Warren Richard Gish | |
---|---|
Nationality | American |
Fields | Bioinformatics |
Institutions |
National Center for Biotechnology Information Washington University in St. Louis Advanced Biocomputing LLC University of California, Berkeley |
Alma mater | University of California, Berkeley |
Thesis | I. SV40 mutants isolated from transformed human cells. II. Methods for sequence analysis (1988) |
Doctoral advisor | Michael Botchan |
Known for | BLAST |
Warren Richard Gish is the owner of Advanced Biocomputing LLC. He joined Washington University in St. Louis as a junior faculty member in 1994, and was a Research Associate Professor of Genetics from 2002 to 2007.
After initially studying physics, Gish obtained an A.B. degree in Biochemistry from University of California, Berkeley, and completed work for his Ph.D. degree in Molecular Biology at the same institution in 1988.
Gish is primarily known for his contributions to NCBI BLAST, and his creation of the BLAST Network Service and nr (non-redundant) databases; his 1996 release of the original gapped BLAST (WU-BLAST 2.0); and most recently his development and support of AB-BLAST. At Washington University in St. Louis, Gish also led the genome analysis group which annotated all finished human, mouse and rat genome data produced by the University's Genome Sequencing Center from 1995 through 2002.

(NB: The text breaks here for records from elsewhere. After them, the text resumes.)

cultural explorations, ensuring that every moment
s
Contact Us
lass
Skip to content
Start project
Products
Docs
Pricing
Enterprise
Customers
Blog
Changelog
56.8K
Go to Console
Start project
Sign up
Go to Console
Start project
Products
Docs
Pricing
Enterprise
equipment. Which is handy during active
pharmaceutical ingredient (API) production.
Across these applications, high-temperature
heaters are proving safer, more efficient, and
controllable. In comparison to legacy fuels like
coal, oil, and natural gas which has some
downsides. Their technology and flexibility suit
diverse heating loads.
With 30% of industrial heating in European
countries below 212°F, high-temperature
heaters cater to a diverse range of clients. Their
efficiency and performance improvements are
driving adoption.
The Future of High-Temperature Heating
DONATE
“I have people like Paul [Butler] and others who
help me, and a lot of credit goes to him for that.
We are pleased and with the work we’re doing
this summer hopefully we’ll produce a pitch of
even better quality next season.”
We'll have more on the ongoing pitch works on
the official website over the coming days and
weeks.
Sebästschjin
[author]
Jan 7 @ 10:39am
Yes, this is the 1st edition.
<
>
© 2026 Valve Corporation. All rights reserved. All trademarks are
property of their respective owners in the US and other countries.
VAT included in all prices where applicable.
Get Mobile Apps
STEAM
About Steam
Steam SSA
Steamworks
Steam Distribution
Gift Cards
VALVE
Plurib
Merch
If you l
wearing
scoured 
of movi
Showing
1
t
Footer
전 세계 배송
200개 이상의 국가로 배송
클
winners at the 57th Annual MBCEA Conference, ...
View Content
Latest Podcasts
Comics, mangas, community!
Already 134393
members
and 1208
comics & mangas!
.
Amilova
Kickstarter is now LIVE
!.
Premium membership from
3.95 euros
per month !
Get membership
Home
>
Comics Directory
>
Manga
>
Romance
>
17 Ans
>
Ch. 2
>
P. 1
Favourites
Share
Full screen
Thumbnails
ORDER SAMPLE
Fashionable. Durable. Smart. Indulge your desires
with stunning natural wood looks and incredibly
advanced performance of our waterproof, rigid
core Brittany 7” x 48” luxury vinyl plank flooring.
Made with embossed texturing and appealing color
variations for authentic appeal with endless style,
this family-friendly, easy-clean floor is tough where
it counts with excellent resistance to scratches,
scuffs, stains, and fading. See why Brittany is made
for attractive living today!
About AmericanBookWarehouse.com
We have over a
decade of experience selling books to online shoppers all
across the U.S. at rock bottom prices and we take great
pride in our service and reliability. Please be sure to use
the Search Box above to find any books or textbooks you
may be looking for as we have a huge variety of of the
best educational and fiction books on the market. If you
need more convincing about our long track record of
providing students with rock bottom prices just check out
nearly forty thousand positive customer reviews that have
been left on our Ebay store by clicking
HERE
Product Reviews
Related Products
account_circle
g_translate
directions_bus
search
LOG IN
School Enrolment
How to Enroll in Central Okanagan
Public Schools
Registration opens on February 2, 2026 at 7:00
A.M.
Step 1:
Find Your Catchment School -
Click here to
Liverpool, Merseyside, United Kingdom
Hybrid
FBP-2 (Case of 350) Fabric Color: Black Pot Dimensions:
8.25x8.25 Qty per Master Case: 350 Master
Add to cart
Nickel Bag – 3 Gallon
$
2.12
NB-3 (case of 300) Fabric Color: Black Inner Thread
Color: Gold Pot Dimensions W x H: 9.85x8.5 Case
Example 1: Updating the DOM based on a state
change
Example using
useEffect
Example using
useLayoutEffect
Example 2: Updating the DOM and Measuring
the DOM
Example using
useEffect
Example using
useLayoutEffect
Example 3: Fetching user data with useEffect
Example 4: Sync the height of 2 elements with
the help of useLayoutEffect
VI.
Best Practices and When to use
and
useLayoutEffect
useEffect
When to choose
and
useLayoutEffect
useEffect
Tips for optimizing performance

As a graduate student, Gish applied the Quine-McCluskey algorithm to the analysis of splice site recognition sequences. In 1985, with a view toward rapid identification of restriction enzyme recognition sites in DNA, Gish developed a DFA function library in the C language. The idea to apply a finite-state machine to this problem had been suggested by fellow graduate student and BSD UNIX developer Mike Karels. Gish's DFA implementation was that of a Mealy machine architecture, which is more compact than an equivalent Moore machine and hence faster. Construction of the DFA was O(n), where n is the sum of the lengths of the query sequences. The DFA could then be used to scan subject sequences in a single pass with no backtracking in O(m) time, where m is the total length of the subject(s). The method of DFA construction was recognized later as being a consolidation of two algorithms, Algorithms 3 and 4 described by Alfred V. Aho and Margaret J. Corasick.